→ Provided records:
== Segment start ==

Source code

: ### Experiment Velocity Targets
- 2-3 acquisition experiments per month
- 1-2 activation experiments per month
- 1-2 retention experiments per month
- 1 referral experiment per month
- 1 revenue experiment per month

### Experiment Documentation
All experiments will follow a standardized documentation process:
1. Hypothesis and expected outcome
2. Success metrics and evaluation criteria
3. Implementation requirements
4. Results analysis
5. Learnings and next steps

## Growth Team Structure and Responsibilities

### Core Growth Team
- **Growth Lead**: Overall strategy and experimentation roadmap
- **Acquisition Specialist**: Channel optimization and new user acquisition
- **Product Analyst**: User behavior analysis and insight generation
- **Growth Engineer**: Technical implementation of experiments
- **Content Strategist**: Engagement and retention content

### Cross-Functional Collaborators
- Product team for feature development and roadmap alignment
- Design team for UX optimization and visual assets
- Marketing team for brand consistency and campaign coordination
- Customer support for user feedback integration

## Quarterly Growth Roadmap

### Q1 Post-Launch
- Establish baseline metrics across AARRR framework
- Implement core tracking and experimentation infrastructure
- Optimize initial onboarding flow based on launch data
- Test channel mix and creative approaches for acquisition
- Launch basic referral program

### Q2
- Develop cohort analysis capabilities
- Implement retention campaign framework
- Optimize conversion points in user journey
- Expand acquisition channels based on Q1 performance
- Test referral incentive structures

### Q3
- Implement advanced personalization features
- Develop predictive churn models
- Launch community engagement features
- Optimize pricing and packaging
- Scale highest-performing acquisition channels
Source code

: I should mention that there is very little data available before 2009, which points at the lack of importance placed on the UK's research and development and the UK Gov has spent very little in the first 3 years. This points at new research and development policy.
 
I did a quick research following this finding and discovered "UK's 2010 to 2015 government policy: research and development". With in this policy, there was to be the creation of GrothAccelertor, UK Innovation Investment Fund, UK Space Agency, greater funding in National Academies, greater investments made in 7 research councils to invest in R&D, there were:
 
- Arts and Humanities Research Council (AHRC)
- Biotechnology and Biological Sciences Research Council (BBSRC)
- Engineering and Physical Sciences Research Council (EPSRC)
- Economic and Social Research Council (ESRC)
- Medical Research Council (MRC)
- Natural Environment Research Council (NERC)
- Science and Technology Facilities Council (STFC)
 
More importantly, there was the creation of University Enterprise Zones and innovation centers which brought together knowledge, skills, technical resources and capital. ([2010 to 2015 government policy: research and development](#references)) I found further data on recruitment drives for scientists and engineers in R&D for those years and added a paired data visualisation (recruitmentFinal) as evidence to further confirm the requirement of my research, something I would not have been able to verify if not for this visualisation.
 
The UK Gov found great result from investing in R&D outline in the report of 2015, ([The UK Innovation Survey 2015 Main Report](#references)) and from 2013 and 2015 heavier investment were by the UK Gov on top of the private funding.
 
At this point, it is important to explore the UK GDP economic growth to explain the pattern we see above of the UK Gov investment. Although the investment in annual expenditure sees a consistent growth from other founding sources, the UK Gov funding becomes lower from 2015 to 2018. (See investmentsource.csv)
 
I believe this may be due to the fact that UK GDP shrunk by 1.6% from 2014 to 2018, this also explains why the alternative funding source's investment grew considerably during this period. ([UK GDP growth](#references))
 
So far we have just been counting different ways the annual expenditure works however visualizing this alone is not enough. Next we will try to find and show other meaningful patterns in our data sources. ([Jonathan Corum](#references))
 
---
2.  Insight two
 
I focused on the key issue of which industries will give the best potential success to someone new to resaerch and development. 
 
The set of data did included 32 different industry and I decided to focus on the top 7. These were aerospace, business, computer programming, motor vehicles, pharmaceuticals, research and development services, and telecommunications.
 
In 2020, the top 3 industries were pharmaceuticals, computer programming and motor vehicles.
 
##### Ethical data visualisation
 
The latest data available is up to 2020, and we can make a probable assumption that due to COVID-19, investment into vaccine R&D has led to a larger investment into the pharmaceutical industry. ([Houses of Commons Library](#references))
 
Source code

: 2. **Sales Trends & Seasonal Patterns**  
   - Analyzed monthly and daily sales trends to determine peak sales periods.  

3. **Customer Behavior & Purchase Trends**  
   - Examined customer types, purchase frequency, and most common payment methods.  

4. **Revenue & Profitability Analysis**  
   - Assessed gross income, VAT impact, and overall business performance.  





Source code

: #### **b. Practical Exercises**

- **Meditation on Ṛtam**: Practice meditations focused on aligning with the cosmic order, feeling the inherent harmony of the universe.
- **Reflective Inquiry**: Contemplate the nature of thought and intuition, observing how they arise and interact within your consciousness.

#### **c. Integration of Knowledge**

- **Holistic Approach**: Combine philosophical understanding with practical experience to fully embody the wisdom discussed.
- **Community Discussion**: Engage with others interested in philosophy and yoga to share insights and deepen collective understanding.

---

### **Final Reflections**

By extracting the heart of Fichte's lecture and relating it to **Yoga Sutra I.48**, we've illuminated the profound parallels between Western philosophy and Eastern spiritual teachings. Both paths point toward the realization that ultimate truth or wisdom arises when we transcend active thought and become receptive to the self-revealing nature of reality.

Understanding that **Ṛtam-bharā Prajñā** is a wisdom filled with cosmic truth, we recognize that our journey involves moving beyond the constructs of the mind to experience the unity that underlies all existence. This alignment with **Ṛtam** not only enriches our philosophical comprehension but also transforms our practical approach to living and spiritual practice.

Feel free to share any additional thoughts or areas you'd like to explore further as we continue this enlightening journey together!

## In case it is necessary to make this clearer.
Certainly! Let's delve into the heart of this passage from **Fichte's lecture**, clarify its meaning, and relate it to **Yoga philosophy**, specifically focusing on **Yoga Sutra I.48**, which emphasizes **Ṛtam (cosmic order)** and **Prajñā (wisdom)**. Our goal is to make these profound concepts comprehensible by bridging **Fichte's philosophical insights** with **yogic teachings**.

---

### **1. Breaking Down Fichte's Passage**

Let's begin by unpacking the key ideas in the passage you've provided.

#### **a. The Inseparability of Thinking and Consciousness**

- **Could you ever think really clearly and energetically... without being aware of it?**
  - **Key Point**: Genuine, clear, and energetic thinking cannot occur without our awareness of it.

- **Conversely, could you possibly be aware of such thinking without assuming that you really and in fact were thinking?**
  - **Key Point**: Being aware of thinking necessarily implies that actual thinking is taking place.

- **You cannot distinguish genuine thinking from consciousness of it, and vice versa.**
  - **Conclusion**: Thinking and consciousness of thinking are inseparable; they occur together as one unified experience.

== Segment end ==

→ Required work:
Look through the entries above; copy each line where the string "features" appears.

→ Task response:
- Implement advanced personalization features
- Launch community engagement features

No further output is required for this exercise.